By Paul McCosby
In last week’s decisions in West Virginia v. B.P.J. and Little v. Hecox, the Supreme Court opened the way for states to protect girls’ sports. Maryland lawmakers should now follow West Virginia and Idaho by enacting similar protections for girls’ sports.
As the Court explained, neither Title IX nor the Equal Protection Clause requires states to allow biological males to compete on girls’ athletic teams simply because they identify as female. The Court recognized that the concept of “gender identity” is foreign to the historical understanding of sex on which both the Fourteenth Amendment and Title IX were enacted. Even the dissent did not conclude that Title IX itself requires such a result.
The Court also rejected the argument that states must create a special constitutional exception for biological males who have taken puberty blockers or cross-sex hormones. The Court also declined to treat transgender status as a protected classification requiring heightened constitutional scrutiny.
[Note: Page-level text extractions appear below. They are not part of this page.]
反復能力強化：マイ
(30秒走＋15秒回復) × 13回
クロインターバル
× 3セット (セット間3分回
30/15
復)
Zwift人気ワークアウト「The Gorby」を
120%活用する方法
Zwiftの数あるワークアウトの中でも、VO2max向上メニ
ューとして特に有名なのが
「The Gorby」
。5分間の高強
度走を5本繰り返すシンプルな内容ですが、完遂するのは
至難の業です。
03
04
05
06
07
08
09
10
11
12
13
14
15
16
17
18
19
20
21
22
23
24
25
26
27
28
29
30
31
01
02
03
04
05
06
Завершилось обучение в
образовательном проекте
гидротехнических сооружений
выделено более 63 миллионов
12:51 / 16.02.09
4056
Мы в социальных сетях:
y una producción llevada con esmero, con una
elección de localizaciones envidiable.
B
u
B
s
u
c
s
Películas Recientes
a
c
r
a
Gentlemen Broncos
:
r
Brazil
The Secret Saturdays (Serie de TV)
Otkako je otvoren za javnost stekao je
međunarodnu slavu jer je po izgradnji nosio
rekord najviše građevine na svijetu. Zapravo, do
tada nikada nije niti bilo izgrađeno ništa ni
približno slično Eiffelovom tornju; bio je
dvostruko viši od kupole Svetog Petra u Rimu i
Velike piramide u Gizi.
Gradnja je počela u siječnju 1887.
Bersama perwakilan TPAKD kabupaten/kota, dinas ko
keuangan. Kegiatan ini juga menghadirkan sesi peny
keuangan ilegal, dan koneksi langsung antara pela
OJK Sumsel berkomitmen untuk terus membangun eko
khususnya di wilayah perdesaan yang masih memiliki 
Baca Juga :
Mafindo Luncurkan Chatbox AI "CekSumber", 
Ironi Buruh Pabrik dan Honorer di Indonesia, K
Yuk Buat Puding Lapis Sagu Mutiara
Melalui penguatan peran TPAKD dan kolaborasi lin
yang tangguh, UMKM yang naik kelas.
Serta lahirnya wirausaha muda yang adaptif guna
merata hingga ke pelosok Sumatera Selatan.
As a result states need only justify maintaining separate boys’ and girls’ teams. That justification is straightforward: preserving fair competition and protecting the athletic opportunities Title IX was enacted to secure for women and girls.
The Court recognized that the purpose of separate boys’ and girls’ teams is to ensure that each sex can fairly enjoy the benefits of athletic competition. Allowing males to compete in women’s sports forces a breakdown of the entire system that is unfair to the other competitors.
The Court also rejected the argument that puberty blockers and cross-sex hormones eliminate the athletic differences between males and females. Those biological differences remain significant in many sports and create both fairness and severe safety concerns for female athletes.
Idaho and West Virginia deserve praise for taking action to protect their students. A bill designed to provide similar protection for girls’ sports was introduced in the legislature this session, but opponents have repeatedly relied on the Fourth Circuit’s decision in Grimm v. Gloucester County School Board to block similar policies. Last week’s Supreme Court decision removes that excuse. Maryland lawmakers should now act to protect girls’ sports before further damage is done.
The consequences of judicial misinterpretation and legislative inaction are already visible in Maryland. The administration has responded with investigations into the Maryland State Department of Education, Montgomery County Public Schools, Prince George’s County Public Schools, and Frederick County Public Schools.
Nor is this an isolated example. In 2019, Anne Arundel County Public Schools adopted guidelines requiring biological males to be admitted to girls’ athletic teams as well as girls’ locker rooms, bathrooms, and overnight accommodations.
The harms resulting from transgender ideology did not happen by accident. They are the product of years of abuse of power by influential activists, aided by the acquiescence and collaboration of leaders in the scientific, medical, legal, and educational establishments. Too many people have become accustomed to treating falsehoods as facts. That must end.
Justice Clarence Thomas captured what is ultimately at stake:
“Men and boys with gender dysphoria are not women or girls, even if they believe that they are. Sex is an immutable biological characteristic… To use language to obscure reality—to show ‘indifference regarding the truth’—is to lie to the public.”
With our nation’s 250th birthday almost here, the Supreme Court’s decision gives states across the country the opportunity to reject the lies of transgenderism and speak truth in their laws.
The Court has done its job. The question now is whether Maryland lawmakers will do theirs. Girls in this state deserve the same protections already recognized in states like Idaho and West Virginia.
Paul McCosby is an attorney and Legislative Policy Writer with the Maryland Family Institute.